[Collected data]
+ + + + +

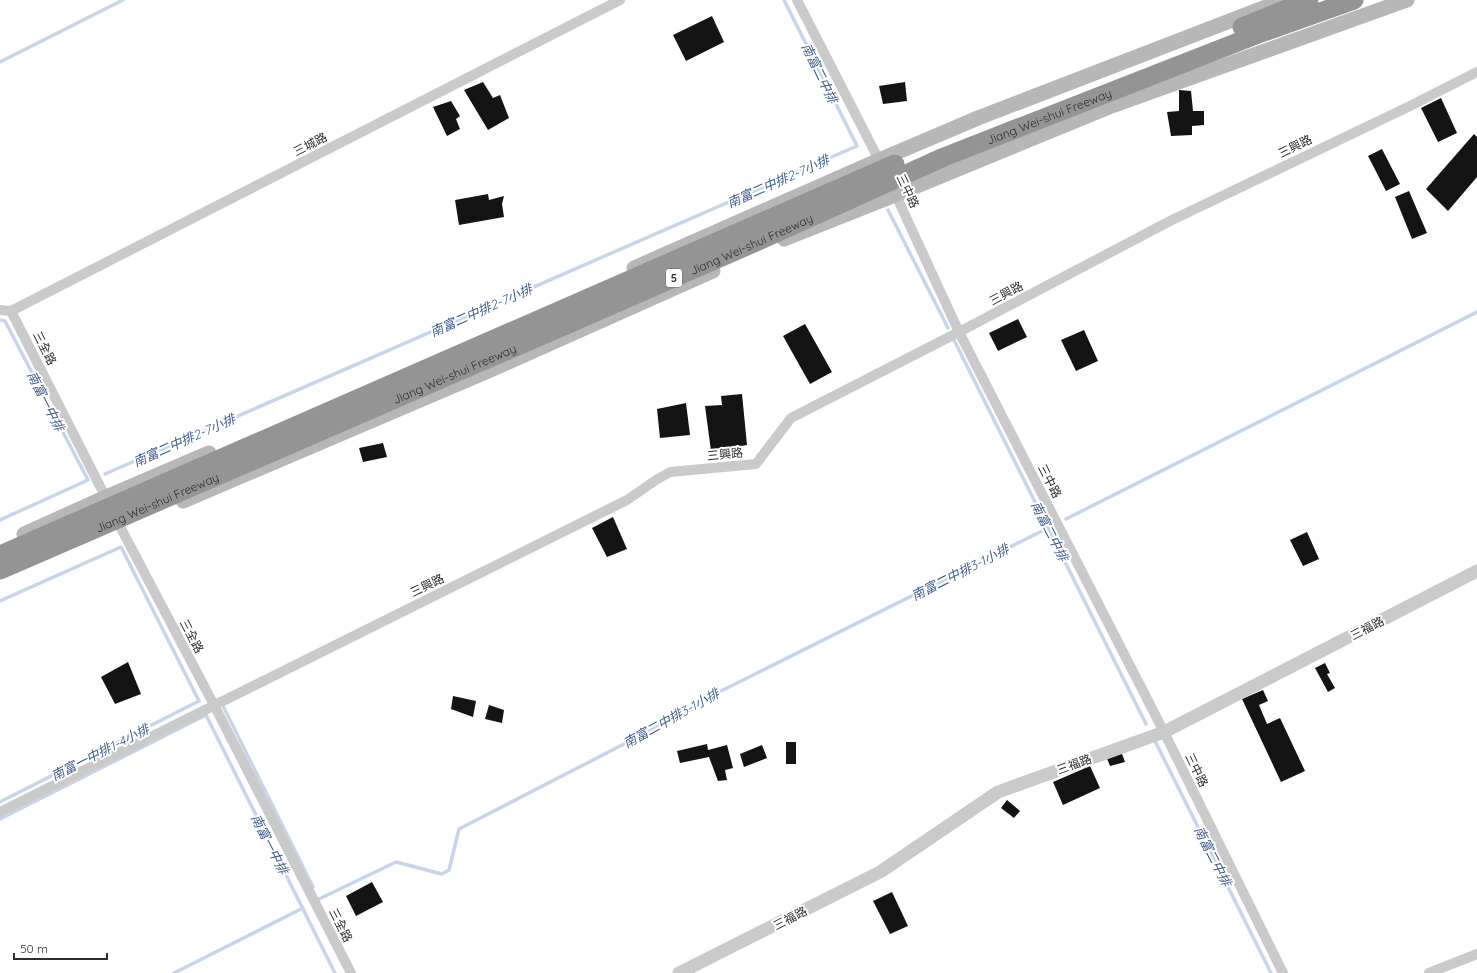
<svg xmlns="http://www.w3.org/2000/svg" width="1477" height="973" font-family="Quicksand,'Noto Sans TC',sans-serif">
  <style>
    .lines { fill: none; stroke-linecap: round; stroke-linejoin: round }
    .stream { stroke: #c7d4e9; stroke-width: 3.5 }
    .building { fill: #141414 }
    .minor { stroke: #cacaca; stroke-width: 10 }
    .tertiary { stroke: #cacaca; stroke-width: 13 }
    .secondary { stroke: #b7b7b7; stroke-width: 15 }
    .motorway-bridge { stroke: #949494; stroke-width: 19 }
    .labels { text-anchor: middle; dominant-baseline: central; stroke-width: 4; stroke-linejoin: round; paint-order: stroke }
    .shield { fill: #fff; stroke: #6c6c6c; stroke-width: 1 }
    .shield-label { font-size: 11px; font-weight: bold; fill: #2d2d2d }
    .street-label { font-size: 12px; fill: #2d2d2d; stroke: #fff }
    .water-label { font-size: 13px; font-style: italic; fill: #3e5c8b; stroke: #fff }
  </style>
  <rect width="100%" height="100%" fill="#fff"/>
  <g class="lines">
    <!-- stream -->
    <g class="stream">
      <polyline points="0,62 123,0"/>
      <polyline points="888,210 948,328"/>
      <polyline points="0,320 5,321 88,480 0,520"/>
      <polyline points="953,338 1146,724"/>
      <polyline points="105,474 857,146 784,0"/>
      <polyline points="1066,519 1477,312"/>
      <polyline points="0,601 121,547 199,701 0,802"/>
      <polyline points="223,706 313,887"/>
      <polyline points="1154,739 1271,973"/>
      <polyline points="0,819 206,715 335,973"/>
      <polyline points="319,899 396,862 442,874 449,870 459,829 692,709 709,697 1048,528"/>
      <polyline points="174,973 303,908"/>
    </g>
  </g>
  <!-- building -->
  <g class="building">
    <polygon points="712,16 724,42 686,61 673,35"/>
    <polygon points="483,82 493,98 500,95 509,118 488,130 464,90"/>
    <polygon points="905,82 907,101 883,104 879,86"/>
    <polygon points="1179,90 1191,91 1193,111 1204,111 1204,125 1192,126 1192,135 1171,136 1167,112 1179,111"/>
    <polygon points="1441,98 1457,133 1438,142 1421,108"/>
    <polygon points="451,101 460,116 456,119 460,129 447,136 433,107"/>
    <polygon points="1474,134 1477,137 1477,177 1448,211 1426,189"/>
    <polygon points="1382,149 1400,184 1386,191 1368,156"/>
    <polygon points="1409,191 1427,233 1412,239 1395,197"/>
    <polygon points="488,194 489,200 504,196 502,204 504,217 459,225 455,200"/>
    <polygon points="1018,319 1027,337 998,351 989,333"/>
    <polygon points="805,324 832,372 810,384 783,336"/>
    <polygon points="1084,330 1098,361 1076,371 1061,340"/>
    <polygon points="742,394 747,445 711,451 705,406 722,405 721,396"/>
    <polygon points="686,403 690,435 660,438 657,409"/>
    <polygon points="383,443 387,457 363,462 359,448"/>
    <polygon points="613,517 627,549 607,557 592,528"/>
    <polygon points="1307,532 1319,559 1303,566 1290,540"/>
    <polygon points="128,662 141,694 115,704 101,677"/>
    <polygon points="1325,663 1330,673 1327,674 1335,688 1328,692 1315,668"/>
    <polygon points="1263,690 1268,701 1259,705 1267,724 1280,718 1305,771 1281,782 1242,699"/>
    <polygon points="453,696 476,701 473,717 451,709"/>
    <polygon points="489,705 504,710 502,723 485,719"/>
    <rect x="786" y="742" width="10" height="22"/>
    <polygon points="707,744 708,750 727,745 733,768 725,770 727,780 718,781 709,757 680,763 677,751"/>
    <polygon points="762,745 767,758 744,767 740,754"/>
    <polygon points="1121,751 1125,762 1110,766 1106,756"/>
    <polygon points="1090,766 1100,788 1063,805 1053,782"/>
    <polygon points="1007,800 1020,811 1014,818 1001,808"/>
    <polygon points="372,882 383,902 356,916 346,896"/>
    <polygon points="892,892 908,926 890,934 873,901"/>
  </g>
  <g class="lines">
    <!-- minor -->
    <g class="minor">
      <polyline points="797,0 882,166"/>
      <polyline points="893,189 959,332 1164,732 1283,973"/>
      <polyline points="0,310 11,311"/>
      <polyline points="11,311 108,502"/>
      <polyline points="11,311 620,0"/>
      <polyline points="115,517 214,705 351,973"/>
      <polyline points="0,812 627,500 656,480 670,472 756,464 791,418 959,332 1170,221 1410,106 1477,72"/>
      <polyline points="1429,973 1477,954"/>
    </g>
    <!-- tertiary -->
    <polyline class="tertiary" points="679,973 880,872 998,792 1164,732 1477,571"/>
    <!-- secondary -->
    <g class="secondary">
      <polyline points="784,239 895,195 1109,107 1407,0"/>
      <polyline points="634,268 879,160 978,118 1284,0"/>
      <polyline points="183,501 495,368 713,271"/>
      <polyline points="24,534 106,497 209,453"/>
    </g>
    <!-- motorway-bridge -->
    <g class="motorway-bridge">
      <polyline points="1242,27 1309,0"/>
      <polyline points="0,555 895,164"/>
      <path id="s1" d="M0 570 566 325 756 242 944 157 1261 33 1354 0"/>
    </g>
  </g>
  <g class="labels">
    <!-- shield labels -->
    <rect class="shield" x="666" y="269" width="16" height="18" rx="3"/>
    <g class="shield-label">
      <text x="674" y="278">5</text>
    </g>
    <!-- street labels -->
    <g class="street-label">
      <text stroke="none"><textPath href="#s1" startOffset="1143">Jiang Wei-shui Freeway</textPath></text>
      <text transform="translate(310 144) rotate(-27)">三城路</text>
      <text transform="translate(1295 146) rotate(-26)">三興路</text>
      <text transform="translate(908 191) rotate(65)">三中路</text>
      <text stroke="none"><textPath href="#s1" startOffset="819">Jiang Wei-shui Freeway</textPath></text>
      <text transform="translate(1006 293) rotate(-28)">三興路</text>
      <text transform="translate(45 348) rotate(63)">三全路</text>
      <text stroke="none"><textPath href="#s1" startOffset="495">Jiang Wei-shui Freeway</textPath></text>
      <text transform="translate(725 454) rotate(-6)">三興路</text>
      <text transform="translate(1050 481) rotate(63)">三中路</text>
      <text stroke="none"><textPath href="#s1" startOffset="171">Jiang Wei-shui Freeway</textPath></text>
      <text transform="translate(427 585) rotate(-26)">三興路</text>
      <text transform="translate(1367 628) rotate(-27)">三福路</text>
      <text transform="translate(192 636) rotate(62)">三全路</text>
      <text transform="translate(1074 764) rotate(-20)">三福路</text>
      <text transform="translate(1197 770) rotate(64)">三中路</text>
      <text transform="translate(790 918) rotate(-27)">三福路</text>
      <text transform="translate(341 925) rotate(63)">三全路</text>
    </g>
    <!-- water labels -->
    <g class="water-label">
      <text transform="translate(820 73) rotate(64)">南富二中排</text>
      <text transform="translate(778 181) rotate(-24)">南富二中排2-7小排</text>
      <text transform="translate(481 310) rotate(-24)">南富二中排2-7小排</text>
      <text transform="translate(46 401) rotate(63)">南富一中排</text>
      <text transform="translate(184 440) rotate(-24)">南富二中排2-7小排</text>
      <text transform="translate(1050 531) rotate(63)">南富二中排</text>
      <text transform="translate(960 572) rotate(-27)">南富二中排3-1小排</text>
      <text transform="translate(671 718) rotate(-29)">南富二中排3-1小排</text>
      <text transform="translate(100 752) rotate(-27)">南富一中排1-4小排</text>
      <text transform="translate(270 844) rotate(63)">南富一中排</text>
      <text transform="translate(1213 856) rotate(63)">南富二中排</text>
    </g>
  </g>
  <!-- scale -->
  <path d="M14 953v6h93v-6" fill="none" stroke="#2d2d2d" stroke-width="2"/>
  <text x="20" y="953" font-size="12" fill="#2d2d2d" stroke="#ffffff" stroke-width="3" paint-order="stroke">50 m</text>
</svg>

+ + + + +

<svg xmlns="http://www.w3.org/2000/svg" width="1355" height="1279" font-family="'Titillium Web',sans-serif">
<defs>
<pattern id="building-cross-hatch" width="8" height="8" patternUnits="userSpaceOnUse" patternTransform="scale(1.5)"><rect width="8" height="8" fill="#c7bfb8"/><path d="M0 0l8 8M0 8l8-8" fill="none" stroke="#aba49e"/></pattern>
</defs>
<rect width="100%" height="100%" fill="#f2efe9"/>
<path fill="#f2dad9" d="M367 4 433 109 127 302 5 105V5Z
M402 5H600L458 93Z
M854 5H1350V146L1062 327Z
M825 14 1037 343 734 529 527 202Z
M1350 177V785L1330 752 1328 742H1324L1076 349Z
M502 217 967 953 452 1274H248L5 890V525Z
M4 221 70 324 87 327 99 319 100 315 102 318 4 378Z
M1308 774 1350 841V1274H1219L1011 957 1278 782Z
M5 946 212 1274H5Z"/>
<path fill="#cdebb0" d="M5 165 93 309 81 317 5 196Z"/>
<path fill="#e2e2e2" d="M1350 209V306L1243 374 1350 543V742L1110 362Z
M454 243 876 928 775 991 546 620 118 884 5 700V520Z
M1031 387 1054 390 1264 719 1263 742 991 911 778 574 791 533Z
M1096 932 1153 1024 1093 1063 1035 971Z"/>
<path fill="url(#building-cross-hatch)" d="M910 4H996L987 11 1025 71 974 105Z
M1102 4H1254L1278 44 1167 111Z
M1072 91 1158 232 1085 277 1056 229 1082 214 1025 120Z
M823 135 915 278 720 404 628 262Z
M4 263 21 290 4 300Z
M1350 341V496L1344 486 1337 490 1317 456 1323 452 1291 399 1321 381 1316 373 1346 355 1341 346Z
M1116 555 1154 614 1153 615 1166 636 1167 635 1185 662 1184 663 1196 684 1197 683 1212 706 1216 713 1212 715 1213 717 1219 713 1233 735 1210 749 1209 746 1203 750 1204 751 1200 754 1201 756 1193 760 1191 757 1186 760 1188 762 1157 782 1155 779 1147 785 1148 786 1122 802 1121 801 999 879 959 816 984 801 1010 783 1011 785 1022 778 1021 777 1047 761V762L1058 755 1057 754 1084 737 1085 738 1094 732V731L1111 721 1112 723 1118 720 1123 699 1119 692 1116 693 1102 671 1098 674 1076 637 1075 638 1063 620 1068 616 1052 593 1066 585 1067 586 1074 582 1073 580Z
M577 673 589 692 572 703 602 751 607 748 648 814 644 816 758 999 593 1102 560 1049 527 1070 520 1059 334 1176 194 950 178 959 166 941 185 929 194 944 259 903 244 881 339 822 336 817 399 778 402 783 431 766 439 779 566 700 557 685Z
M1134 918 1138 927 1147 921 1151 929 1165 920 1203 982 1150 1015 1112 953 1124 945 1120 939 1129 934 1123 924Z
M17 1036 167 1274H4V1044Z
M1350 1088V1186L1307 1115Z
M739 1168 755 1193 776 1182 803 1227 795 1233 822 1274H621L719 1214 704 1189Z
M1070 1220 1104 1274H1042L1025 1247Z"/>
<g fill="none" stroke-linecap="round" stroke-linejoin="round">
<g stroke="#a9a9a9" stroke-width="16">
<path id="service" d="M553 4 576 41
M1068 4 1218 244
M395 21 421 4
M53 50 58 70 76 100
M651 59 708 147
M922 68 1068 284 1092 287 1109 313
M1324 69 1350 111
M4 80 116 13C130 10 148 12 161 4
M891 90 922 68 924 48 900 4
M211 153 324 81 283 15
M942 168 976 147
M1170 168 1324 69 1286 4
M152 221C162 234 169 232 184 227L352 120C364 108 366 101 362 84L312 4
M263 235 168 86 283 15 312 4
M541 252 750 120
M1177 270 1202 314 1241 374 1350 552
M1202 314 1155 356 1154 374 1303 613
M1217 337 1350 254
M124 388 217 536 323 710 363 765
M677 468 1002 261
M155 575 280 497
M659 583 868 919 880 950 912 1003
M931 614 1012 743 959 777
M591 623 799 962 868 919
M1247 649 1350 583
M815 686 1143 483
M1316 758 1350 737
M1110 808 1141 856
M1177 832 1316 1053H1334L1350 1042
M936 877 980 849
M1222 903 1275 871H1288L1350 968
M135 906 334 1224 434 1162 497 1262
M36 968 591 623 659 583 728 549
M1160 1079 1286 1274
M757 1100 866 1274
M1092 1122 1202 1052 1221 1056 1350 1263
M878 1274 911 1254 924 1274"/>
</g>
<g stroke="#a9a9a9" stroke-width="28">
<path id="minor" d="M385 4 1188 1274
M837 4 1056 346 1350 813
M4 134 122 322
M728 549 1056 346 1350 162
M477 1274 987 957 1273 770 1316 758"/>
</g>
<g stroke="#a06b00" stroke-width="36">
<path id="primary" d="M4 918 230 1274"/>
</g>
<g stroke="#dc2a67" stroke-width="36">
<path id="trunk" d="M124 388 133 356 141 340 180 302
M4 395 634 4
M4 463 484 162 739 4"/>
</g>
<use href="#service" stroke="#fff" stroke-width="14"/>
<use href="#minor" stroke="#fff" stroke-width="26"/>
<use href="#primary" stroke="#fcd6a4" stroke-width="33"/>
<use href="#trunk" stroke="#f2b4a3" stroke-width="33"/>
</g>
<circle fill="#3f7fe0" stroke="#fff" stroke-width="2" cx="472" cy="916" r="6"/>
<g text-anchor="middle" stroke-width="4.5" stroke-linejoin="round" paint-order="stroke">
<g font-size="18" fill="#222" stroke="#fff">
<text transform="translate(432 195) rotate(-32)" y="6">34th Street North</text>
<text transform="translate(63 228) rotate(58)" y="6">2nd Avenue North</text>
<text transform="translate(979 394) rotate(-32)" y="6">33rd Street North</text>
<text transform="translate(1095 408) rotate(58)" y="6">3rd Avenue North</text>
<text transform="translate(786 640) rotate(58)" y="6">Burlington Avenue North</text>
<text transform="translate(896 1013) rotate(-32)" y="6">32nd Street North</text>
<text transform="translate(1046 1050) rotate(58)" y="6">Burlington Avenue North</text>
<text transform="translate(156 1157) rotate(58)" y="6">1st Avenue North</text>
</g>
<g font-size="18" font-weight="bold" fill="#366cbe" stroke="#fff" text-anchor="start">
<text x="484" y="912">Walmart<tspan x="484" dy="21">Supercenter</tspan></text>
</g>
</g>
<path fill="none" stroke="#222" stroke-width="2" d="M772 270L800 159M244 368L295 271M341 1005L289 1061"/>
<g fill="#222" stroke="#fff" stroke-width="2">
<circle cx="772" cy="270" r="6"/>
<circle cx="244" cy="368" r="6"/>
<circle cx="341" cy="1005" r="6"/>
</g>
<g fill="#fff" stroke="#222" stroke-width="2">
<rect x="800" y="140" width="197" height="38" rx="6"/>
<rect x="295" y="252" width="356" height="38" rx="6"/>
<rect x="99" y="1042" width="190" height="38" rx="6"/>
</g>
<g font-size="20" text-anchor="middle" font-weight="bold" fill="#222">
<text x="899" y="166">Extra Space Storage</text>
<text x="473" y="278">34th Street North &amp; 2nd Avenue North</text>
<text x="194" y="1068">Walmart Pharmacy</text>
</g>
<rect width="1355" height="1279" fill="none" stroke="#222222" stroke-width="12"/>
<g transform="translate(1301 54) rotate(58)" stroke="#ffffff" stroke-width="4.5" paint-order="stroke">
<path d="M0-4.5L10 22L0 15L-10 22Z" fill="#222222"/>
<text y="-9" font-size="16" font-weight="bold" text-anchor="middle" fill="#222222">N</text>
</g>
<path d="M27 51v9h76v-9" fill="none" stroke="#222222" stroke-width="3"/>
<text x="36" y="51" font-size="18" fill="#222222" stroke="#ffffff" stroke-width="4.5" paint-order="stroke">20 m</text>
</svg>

+ + + + +

What you should do: Every line in the records above with "linecap" in it adds one to the count; give that count and nothing else.

Response to this exercise: 2